FTSE Russell has joined JP Morgan and Bloomberg in including Chinese government bonds in its flagship global index, paving the way for over $100bn inflows into Asia’s largest economy.
Chinese government bonds will be included in the FTSE World Government Bond index (WGBI) from October 2021, pending confirmation at the index’s semi-annual review in March 2021.
WGBI offers exposure to sovereign debt from over 20 mainly developed market countries and issuance must be rated higher than A- by S&P Global in order to be included.
The methodology states that one of the key factors for inclusion is a country must “actively encourage foreign investor participation and shows a commitment to its own policies”.
Waqas Samad, CEO of FTSE Russell and group director of information services at the London Stock Exchange Group, commented: “The Chinese authorities have worked hard to enhance the infrastructure of their government bond market.
“We look forward to engaging with investors and regulators in the coming months in applying this process.”
Pan Gongsheng, deputy governor of the People’s Bank of China and director of State Administration of Foreign Exchange, added: “The Chinese bond market is an important component of the Chinese financial market.
“PBOC will continue to work closely with industry participants to further enhance relevant regulations and to provide a more friendly, convenient investment environment for investors domestically and aboard.”
According to Gongsheng, international investors held around $411bn of Chinese bonds, as at the end of August, a growth rate of 40% per year over the last three years.
Goldman Sachs has estimated there are $2.5trn assets tracking the WGBI which could lead to $140bn inflows into China.
According to FTSE Russell, China is the world’s second largest bond market with approximately $16trn outstanding. Of this, around $1.5trn is eligible for inclusion.
The inclusion also has implications for the US-China trade war with investing in Chinese assets becoming increasingly politically controversial.
As Johannes Petry, ESRC Doctoral Research Fellow at the University of Warwick, said: "Previously, there was a controversy around US veteran pensions investing into Chinese stocks, including defence companies.

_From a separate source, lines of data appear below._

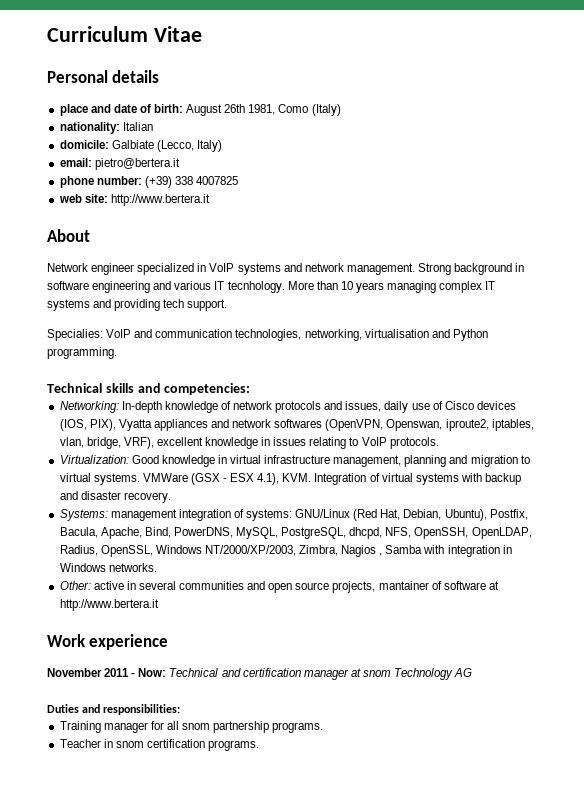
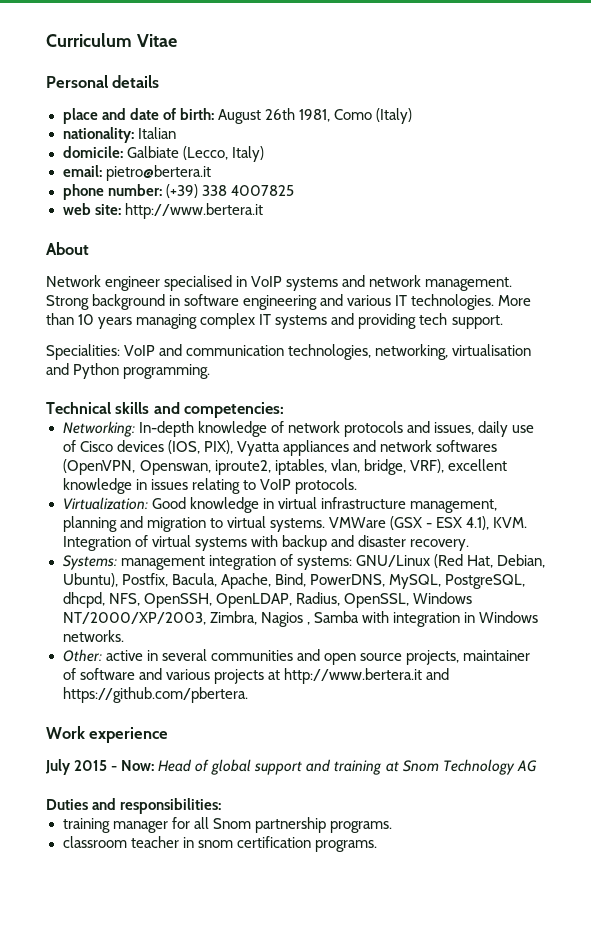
[137,263,195,275] specialized -> [164,275,233,291] specialised
[227,281,285,293] tecnhology. -> [411,294,495,310] technologies.
[47,329,103,341] Specialies: -> [46,344,120,360] Specialities:
[378,581,429,590] mantainer -> [462,650,530,661] maintainer
(486, 585) none -> [138,668,264,684] and various projects
(159, 605) none -> [425,668,449,680] [62,687,249,703] and https://github.com/pbertera.
[47,668,391,680] November 2011 - Now: Technical and certification manager at snom -> [45,759,439,775] July 2015 - Now: Head of global support and training at Snom
[59,721,101,733] Training -> [62,818,110,833] training
[182,723,211,730] snom -> [212,818,251,829] Snom
[59,739,101,748] Teacher -> [62,836,179,848] classroom teacher

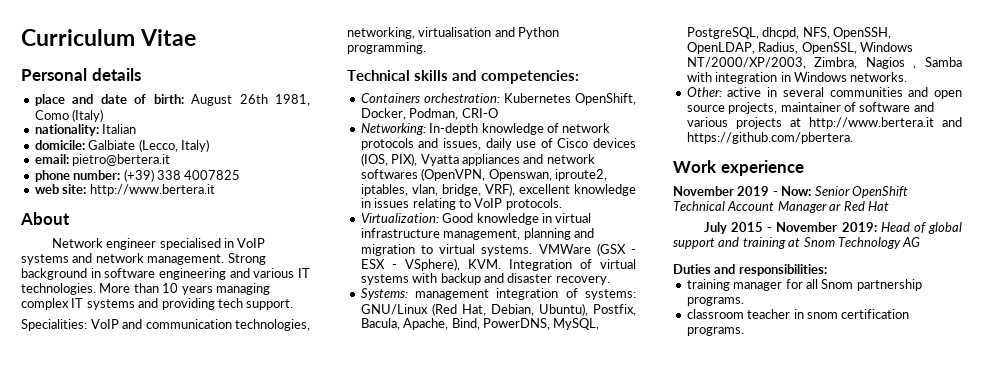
(284, 410) none -> [360,93,636,105] [360,108,498,120] // Containers orchestration: Kubernetes OpenShift, Docker, Podman, CRI-O
[466,516,490,530] 4.1), -> [391,258,460,271] - VSphere),
(169, 735) none -> [673,186,908,198] [673,201,889,213] // November 2019 - Now: Senior OpenShift Technical Account Manager ar Red Hat
[121,760,155,771] Now: -> [776,222,877,232] November 2019:

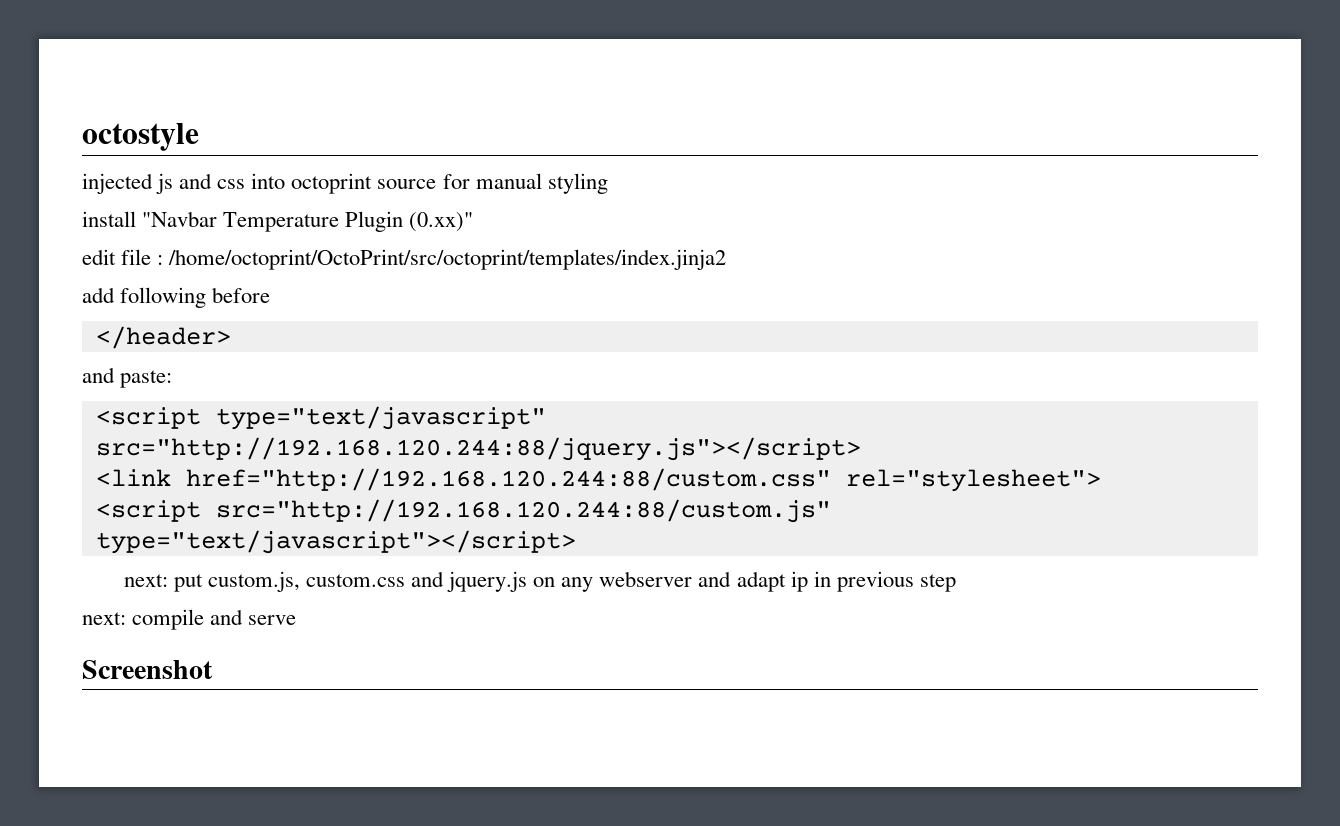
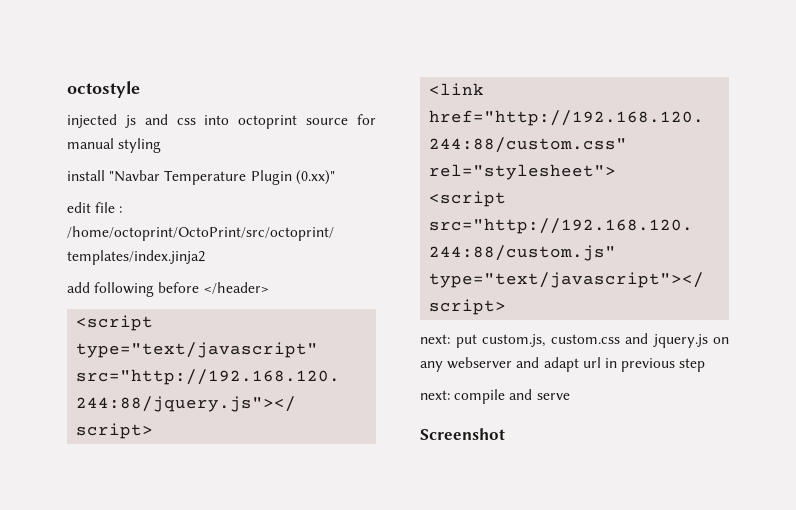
(271, 295) // -> (200, 287) none
[82,367,173,388] // and paste: -> (269, 288) none
[790,571,808,592] ip -> [582,357,601,368] url

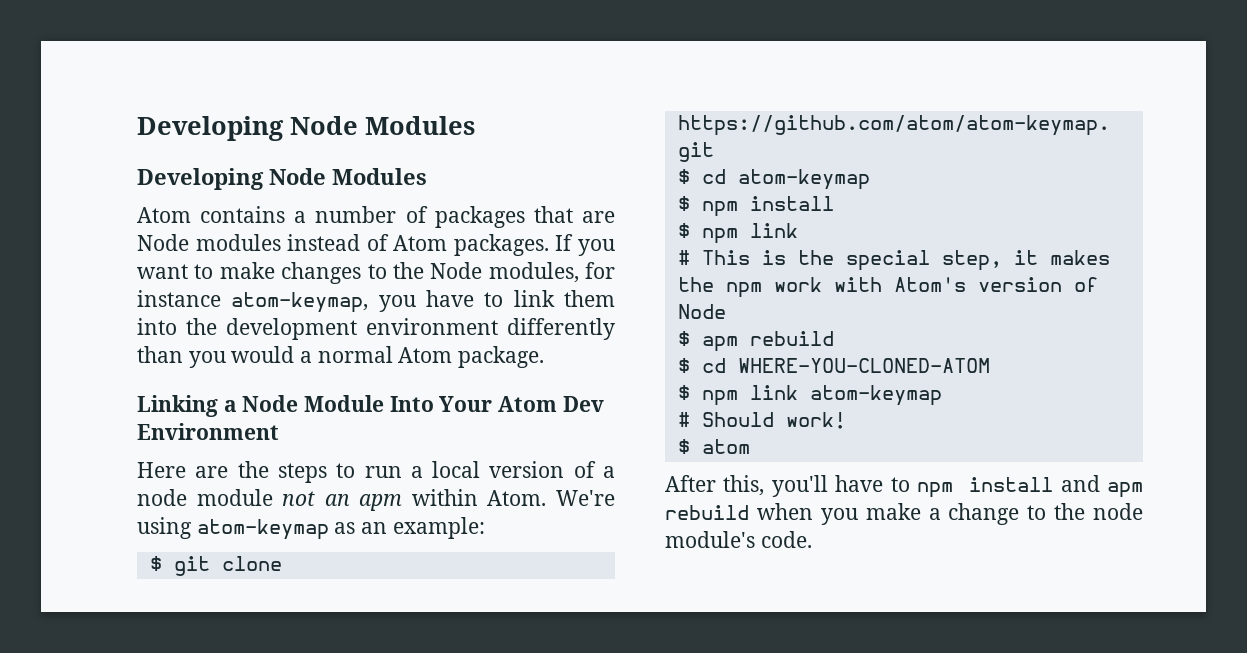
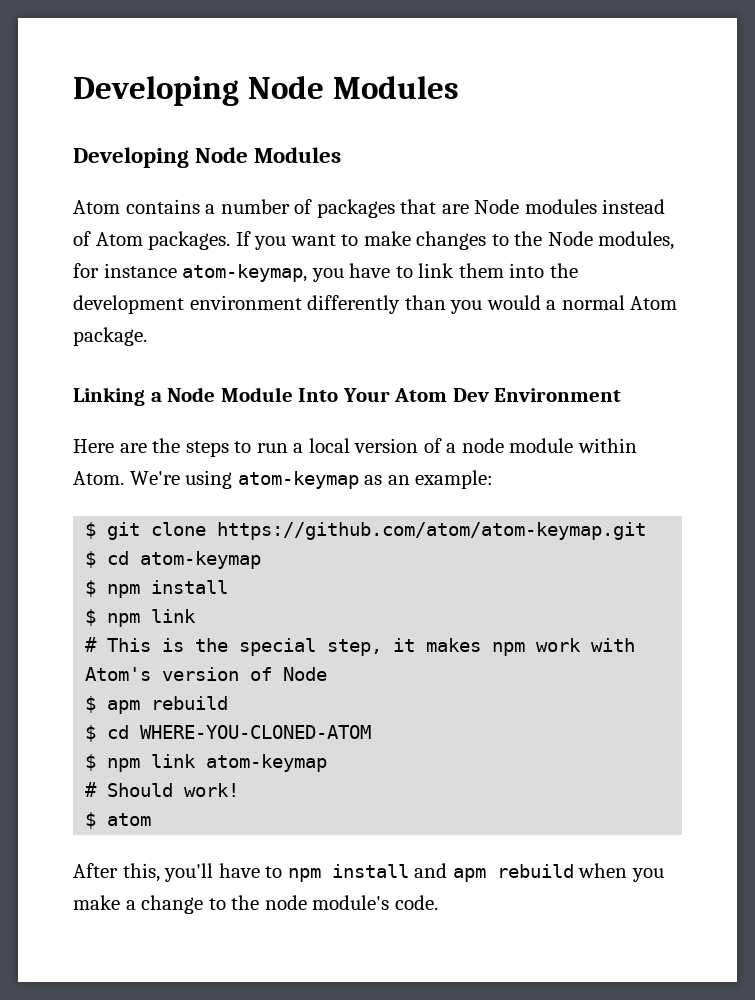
[282,491,403,511] not an apm -> (574, 445) none
[677,277,714,292] the -> (482, 645) none

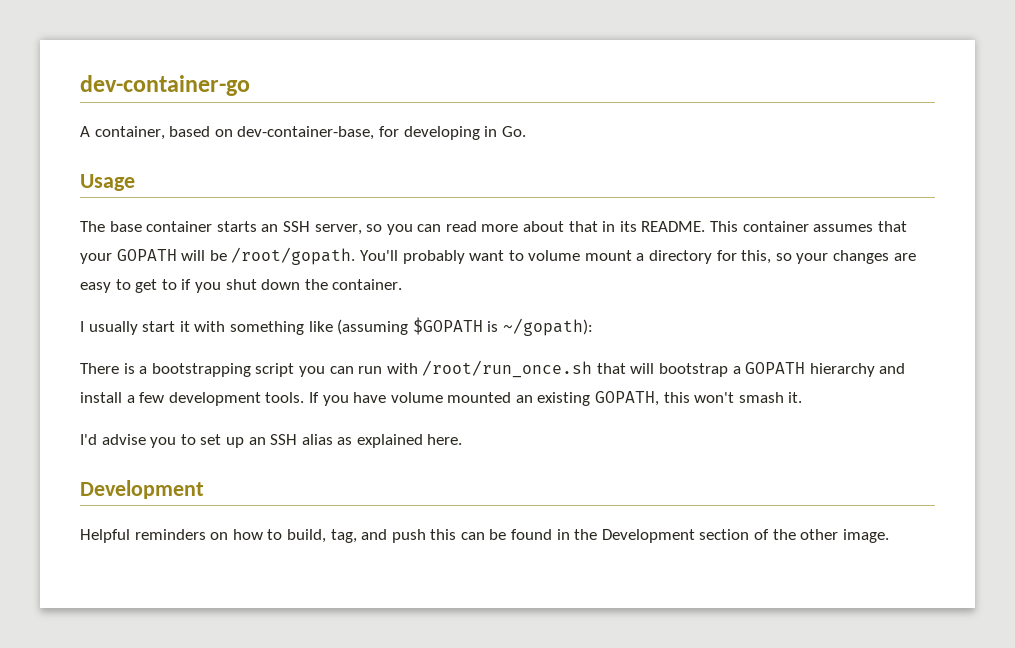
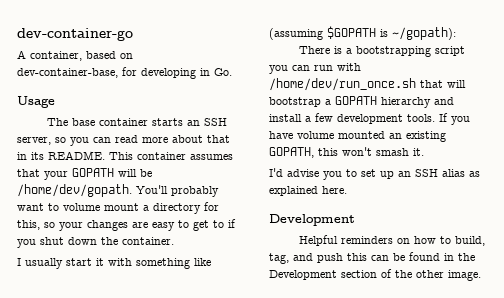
[231,247,356,265] /root/gopath. -> [17,184,132,197] /home/dev/gopath.
[422,360,593,378] /root/run_once.sh -> [269,78,416,91] /home/dev/run_once.sh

Through the government bond inclusion, US investors might now even directly fund the Chinese state itself.
"For China, FTSE Russell's index inclusion marks another step on its way to becoming a globally recognised financial power. Importantly, one that plays according to its own rules. While China has opened its stock and bond markets in recent years, this has been a very controlled and restrictive process.
"Global investors have to play according to Chinese rules of how markets work, including those that follow the FTSE Russell WGBI benchmark."